Les contes : Les contes mettent en valeur ses croyances, sa philosophie de la vie et de la mort.

La musique et les danses : la musique traditionnelle se joue avec des instruments spécifiques (tambour,
chacha, flute de bambou, tanbous de toutes dimensions). Les danses sont aussi variées on trouve (le
congo, le yanvalou, le raboday, le mayi, le banda, le zepol, le zarenyen) pour ne citer que celles-là.

La zombification : est une pratique ancestrale perdue sur la planète qui se conserve et se pratique en
Haïti.

Les sociétés secrètes : les sociétés secrètes sont hiérarchisées comme une armée avec leurs limites,
leurs principes et leurs rites propres. Elles sont dénommées : Bizango, Champwel, Makaya, Vlenn
Benndeng. Ils agissent en intelligence secrète pour juger, condamné et protéger les membres de leur
communauté.

Le lakou : regroupe la cellule familiale élargie incluant tante, oncle, cousins et parfois même des voisins
proches. Au sein du lakou on retrouve le cimetière de la famille ainsi que son démembré (sanctuaire).
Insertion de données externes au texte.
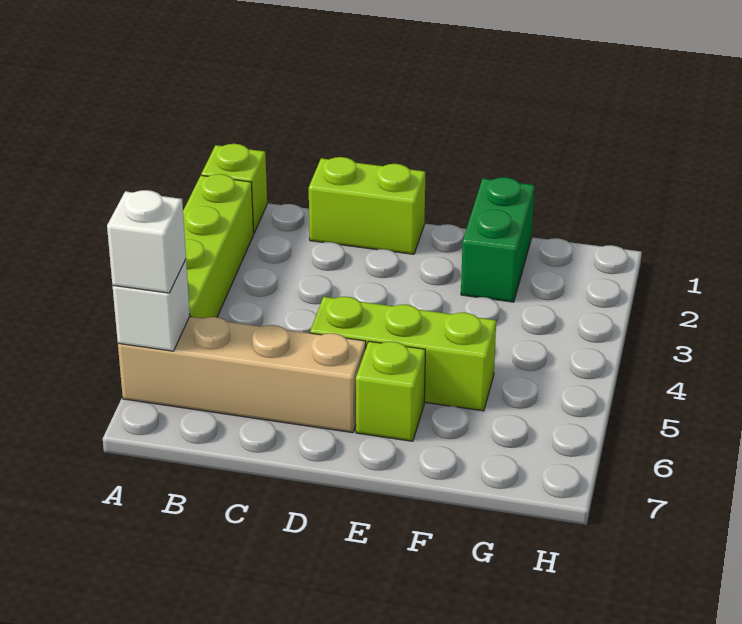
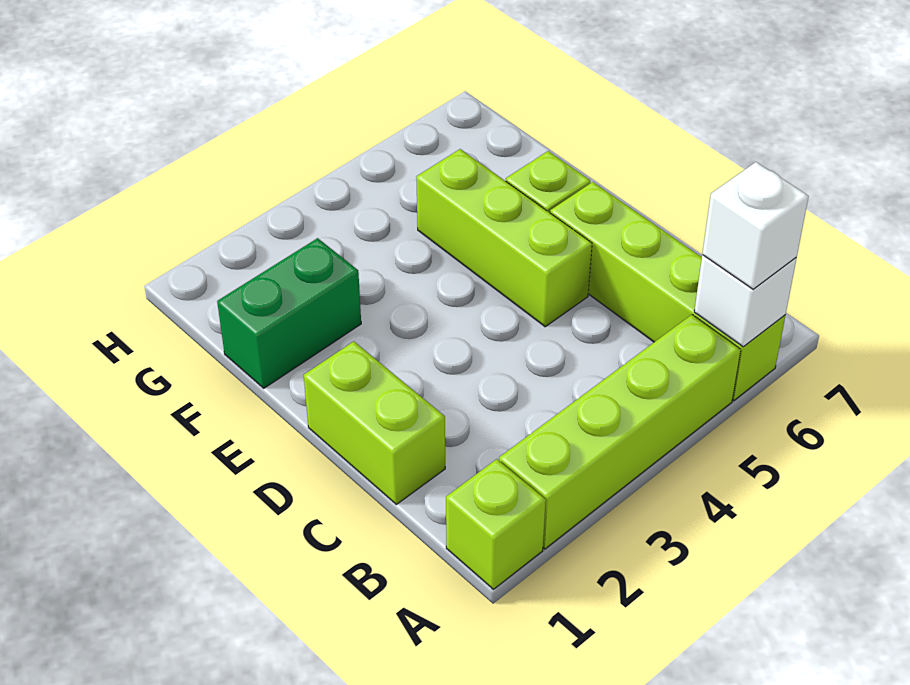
tan brick A6:D6 level 1 -> lime brick A6:D6 level 1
Les vèvès ou diagrammes rituels : appartiennent à la tradition vodou, ils sont tracés avant et pendant
les cérémonies. Ce sont des condensateurs de forces astrales et des attracteurs rituels de puissances
planétaires auxquelles ils sont mystérieusement liés par une chaine géométrique occulte dont sont
sortis l’écriture et le Langage, l’Architecture et la Cybernétique. Sous l’aspect diversifié de
l’hexagramme, ces diagrammes attractent cérémoniellement les loas ou mystères dont ils sont à la fois
les attributs géométriques. Milot Rigaud, in Diagrammes rituels du Voudou.

En guise de conclusion

« La religion vodou est une spiritualité sans dogme, souple inclusive et fondée sur la rencontre avec les
manifestations du divin ». En Haïti, elle est la synthèse de toutes les pratiques vodou des ethnies
africaines qui ont été déportés pour subir l’esclavage. C’est donc à partir de la force spirituelle qu’elle a
su galvaniser chez ces opprimés que la nation haïtienne a vu pu voir le jour et qui lui a imprimé sa
culture. Il revient à nous, haïtiens, de s’en imprégner, de le nettoyer des scories, d’en tirer la science qui
s’y dégage afin qu’il soit à nouveau non seulement le ciment qui nous lie dans le dialogue inter haïtien
mais aussi pour finalement nous permettre de jouer notre vrai rôle dans le concert des Nations.